The Year of Living Dangerously
The Year of Living Dangerously is a 1982 romantic drama film directed by Peter Weir and co-written by Weir and David Williamson. It was adapted from Christopher Koch's 1978 novel The Year of Living Dangerously. The story is about a love affair set in Indonesia during the overthrow of President Sukarno. It follows a group of foreign correspondents in Jakarta during the weeks leading up to the attempted coup by the 30 September Movement in 1965. The film is considered one of the last in the Australian New Wave genre.
Plot
Guy Hamilton, a neophyte foreign correspondent for an Australian TV network, arrives in Jakarta on assignment.

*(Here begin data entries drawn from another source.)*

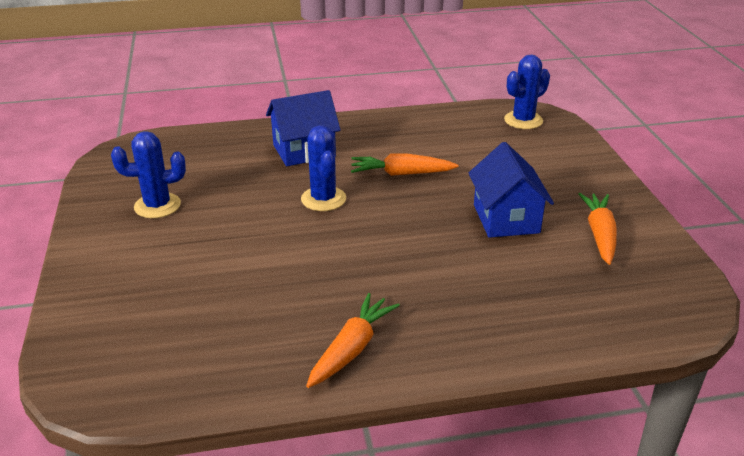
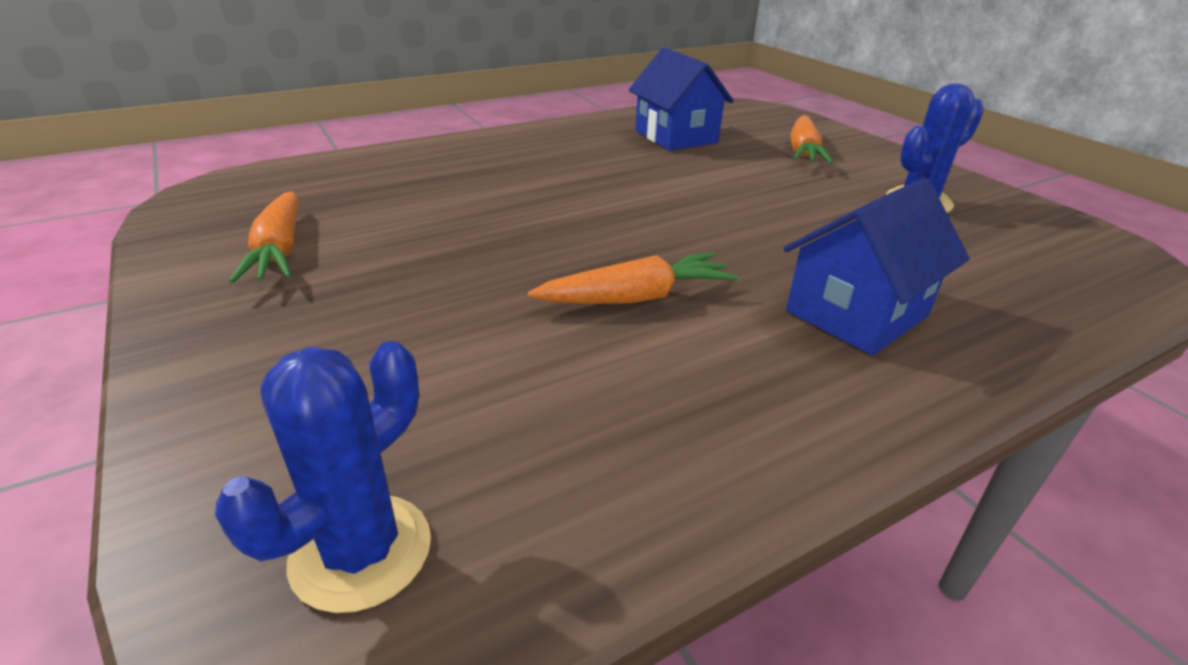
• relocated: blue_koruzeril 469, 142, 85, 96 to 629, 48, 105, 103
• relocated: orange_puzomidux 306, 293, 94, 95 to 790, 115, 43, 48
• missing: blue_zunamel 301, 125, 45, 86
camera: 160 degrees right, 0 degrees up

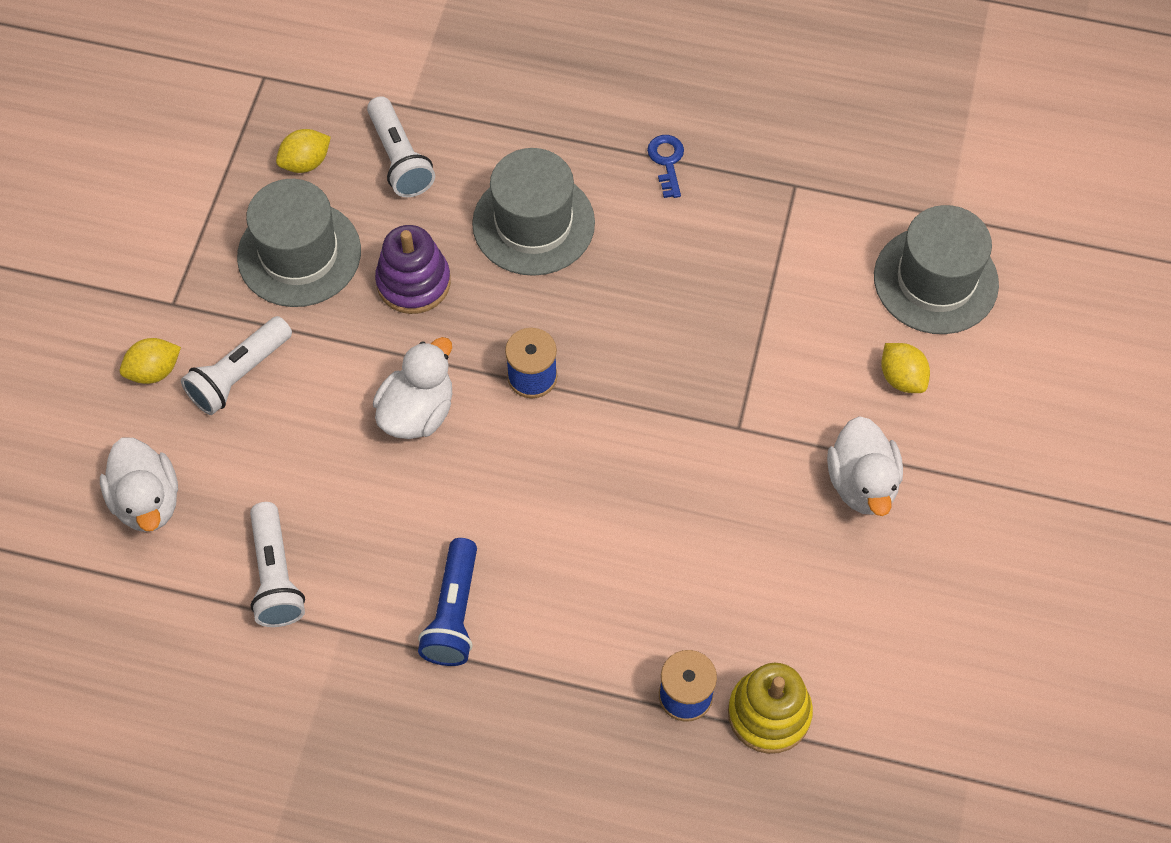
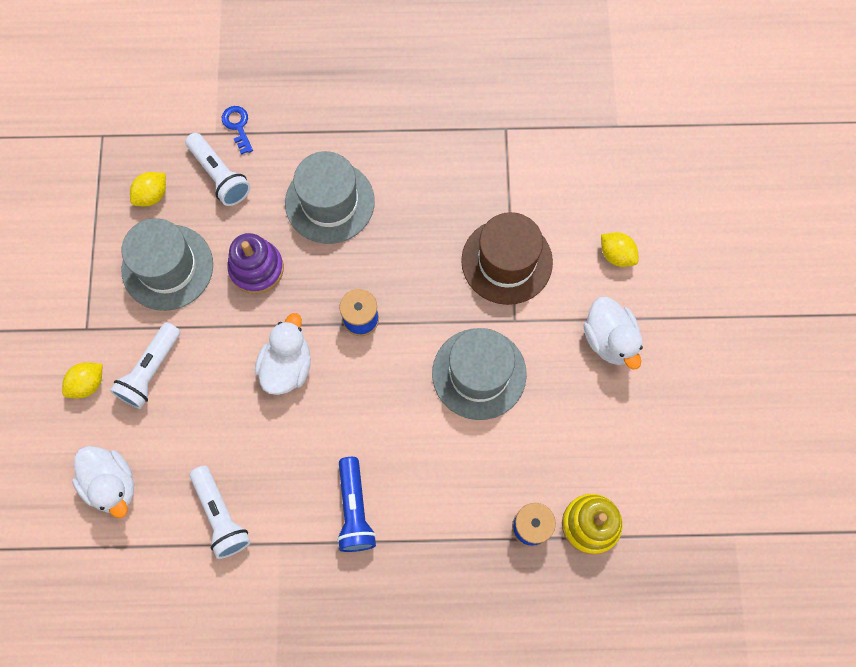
• relocated: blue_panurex 647, 135, 37, 63 to 222, 106, 31, 49
• relocated: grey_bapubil 874, 205, 125, 129 to 432, 328, 95, 92
• appeared: brown_bapubil 461, 212, 92, 93
camera: 15 degrees left, 10 degrees up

He meets the close-knit members of the foreign correspondent community, including journalists from the UK, the US, and New Zealand; diplomatic personnel; and Billy Kwan, a photo-journalist and outlier in the journalist community. A Chinese Australian man with dwarfism, high intelligence, and moral seriousness, he is deeply involved with and concerned for the people of Jakarta and their tribulations, even regularly providing for a destitute woman and her young son. Guy is initially unsuccessful as a journalist because his predecessor, tired of life in Indonesia, had departed without introducing Guy to his contacts. He receives limited sympathy from the journalist community, which competes for scraps of information from Sukarno's regime, the Communist Party of Indonesia (PKI), and the conservative Muslim-dominated Indonesian military. However, Billy takes a liking to Guy and arranges interviews for him with key political figures.